After camping for the past two weeks, I splurged at a three-star motel that night, The AmericInn, and immediately decided that I liked three-star motels.  In fact, I've decided not to stay in any more cheap motels with smoky rooms and thin walls; from now on, I'm either staying in a nice motel or a campground.  I like camping and I like staying in nice motels, but I don't much like what's in between.


As I drove out of the motel parking lot the next morning, I decided to make a quick drive through Aberdeen.  If you know anything about my trips, you know that my "quick drives" can sometimes take several hours... and this would be no exception.  I discovered that Aberdeen has a charming downtown with lots of old, brick buildings on either side of Main Street.  I also stumbled across a theme park north of town called "Storybook Land" which seemed to be free, so I went in and soon found myself walking down the Yellow Brick Road.  


As I discovered, Aberdeen at one time was the home of L. Frank Baum, author of the book The Wizard of Oz, which of course was made years later into a famous movie.  L (or "Frank" as his friends probably called him) was a native of New York, but he lived in Aberdeen for a few years during which he started up a newspaper before moving back to New York.  He apparently based his book The Wizard of Oz on his experiences of living in Aberdeen in the 1880s, which, as you know, was a period of drought, tornadoes, and flying monkeys. 


To commemorate Baum's one-time residence here, the city of Aberdeen created a cute park a few years ago, called "Storybook Land," with lots of characters from The Wizard of Oz as well as other storybook characters.  After walking by countless Cats Playing the Fiddles and Cows Jumping over the Moon, I walked into the official Storybook Land Visitor Center and proudly told the nice woman there that I'd recently visited Mother Goose's actual grave in Boston (see News: July 22, 2001).  I'm not sure if she was impressed but, with typical Midwestern friendliness, she tried to appear so.


Admittedly, Storybook Land isn't DisneyWorld, but it was free and I figured that a park like this would charge at least $15 for admission if it were in California or Florida.  Quaint, homespun places like this are one reason I love the Midwest.



Above left:  The entrance to Storybook Land in Aberdeen, South Dakota.  Just follow the Yellow Brick Road.

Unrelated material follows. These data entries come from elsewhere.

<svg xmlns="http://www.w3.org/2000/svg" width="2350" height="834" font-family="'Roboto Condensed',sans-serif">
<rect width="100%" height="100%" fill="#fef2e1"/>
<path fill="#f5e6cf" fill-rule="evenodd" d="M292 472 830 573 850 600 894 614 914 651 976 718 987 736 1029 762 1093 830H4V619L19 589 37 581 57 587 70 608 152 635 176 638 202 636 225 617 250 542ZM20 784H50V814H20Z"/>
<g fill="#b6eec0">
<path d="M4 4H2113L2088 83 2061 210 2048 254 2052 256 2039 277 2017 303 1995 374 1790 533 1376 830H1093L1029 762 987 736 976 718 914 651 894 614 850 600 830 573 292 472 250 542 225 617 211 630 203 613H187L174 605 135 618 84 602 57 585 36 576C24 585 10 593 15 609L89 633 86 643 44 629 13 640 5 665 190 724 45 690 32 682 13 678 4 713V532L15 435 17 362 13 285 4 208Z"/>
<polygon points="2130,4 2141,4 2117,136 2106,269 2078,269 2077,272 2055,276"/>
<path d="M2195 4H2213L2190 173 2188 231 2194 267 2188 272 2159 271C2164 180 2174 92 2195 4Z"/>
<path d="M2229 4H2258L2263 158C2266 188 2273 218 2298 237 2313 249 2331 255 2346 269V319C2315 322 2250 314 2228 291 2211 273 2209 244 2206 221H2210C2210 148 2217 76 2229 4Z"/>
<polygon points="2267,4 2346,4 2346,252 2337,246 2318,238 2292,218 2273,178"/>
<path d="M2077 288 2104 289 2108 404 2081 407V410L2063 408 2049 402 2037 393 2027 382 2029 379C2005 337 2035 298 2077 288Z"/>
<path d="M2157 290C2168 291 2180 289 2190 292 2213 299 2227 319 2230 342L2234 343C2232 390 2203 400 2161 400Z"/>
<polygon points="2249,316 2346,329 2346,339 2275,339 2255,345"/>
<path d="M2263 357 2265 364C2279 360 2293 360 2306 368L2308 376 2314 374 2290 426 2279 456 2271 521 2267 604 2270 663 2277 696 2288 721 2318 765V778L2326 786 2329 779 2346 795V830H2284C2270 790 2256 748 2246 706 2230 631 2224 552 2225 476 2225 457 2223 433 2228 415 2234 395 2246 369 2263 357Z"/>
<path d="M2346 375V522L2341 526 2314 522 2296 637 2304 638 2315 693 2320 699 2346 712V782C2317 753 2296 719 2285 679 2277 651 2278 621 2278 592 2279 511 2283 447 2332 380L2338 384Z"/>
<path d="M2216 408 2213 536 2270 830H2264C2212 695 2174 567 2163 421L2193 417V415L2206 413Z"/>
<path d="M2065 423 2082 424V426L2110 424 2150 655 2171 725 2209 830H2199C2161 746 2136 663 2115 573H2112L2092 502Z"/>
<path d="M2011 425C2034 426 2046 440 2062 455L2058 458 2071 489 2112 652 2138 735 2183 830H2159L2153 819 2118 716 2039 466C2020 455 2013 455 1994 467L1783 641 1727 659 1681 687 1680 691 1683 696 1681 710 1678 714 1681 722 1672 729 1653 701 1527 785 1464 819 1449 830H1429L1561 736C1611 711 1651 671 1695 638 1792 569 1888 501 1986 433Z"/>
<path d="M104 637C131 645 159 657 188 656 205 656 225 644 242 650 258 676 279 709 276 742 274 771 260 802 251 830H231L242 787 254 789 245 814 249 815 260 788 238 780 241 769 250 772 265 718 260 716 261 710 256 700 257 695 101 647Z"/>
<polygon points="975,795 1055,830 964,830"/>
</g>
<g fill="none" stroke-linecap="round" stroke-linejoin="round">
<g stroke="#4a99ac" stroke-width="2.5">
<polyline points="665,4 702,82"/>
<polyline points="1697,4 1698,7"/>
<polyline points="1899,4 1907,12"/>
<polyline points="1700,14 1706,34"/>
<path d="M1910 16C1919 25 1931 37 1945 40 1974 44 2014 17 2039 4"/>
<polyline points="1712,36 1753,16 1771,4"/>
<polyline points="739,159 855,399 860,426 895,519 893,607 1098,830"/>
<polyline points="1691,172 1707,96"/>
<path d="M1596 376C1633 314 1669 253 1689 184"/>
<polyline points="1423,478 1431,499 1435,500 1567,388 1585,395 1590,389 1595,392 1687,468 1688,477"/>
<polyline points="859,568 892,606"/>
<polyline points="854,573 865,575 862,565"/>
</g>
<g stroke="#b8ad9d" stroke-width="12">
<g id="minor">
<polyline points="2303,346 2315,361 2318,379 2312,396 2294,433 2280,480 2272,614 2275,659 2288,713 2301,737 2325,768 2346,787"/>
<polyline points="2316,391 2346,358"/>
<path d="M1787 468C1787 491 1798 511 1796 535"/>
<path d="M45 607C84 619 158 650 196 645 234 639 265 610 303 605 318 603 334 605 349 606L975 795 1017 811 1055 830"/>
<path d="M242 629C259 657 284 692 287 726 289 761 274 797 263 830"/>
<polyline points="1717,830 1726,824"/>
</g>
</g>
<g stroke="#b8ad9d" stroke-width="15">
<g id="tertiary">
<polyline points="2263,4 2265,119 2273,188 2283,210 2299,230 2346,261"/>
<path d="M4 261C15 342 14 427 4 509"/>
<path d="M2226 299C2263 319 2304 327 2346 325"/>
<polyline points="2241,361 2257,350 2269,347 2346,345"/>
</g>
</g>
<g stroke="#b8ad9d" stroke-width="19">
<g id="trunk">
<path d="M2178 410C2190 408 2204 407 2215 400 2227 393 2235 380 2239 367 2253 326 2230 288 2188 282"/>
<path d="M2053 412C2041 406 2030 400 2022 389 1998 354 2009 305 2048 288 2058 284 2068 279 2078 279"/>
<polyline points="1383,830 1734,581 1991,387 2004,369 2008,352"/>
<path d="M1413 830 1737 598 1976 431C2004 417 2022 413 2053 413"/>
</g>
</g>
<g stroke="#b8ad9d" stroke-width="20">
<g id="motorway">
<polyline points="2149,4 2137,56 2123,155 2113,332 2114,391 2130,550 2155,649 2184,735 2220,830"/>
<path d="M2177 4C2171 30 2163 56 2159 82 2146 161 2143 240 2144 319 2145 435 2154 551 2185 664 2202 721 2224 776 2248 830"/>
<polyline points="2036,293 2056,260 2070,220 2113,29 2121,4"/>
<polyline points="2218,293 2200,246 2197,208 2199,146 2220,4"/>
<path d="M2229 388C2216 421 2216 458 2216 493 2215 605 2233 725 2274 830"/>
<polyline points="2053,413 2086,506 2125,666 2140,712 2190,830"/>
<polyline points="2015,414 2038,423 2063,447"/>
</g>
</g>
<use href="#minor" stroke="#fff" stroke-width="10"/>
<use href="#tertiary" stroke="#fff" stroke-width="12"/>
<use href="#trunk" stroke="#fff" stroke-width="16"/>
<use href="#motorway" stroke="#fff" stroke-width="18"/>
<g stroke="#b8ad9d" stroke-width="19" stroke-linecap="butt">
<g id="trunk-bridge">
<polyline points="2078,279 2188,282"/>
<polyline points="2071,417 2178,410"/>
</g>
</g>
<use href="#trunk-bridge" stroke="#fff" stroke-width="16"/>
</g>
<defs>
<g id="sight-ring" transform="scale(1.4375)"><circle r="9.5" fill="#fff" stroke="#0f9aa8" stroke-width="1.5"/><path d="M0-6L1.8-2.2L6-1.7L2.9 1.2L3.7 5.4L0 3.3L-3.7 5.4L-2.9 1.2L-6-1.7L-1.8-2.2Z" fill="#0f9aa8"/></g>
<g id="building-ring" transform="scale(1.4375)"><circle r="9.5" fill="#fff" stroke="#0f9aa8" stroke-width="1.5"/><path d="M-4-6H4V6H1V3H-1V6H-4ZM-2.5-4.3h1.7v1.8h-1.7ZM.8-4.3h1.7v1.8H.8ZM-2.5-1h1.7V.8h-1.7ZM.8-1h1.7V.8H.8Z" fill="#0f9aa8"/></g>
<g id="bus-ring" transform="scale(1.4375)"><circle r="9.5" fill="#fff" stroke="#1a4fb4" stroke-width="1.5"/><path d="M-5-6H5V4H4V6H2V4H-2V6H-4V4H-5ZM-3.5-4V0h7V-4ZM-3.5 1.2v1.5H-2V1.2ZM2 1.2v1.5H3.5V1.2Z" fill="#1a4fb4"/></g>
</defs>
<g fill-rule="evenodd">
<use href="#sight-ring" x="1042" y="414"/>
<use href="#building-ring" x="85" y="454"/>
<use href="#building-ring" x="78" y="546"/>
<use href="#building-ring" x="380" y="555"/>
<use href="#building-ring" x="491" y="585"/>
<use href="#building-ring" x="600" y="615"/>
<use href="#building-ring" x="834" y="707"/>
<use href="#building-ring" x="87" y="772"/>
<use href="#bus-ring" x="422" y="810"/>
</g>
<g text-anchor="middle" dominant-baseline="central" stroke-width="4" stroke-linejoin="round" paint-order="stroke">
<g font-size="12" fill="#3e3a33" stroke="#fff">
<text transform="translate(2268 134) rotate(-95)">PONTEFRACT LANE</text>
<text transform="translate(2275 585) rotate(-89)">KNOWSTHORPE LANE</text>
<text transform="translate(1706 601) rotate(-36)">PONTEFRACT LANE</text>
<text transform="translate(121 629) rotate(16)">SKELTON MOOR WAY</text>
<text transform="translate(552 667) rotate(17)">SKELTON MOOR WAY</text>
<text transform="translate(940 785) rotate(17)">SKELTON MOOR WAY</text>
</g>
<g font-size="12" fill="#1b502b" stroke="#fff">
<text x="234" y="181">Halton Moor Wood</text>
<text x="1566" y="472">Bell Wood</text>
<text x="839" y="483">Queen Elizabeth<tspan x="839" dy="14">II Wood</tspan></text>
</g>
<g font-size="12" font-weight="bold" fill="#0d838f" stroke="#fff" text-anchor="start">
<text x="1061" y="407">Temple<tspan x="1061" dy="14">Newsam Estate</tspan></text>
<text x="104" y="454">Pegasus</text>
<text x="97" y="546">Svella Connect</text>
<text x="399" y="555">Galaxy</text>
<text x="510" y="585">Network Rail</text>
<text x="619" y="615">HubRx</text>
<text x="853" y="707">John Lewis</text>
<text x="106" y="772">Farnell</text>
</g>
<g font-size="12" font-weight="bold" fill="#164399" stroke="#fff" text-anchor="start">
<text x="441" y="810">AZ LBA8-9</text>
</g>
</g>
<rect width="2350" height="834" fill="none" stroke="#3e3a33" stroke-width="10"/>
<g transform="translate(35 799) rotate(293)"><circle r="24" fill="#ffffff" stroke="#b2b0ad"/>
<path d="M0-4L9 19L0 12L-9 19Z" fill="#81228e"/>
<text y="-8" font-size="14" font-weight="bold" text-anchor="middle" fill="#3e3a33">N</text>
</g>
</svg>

Above center:  Here's the cast... with a rather benevolent-looking witch.

Above right:  Pensive looks on the faces of Uncle Henry and Aunt Em.  According to the sign in the background, Aunt Em is sponsored by Wal-Mart.



Above left:  Babe the Blue Ox with Paul Bunyan who, I thought, bore a striking resemblance to Tom Selleck.

Above center:  Is this a cute park or what?

Above right:  A knight in shining (well, sort of) armor with Rapunzel in the background.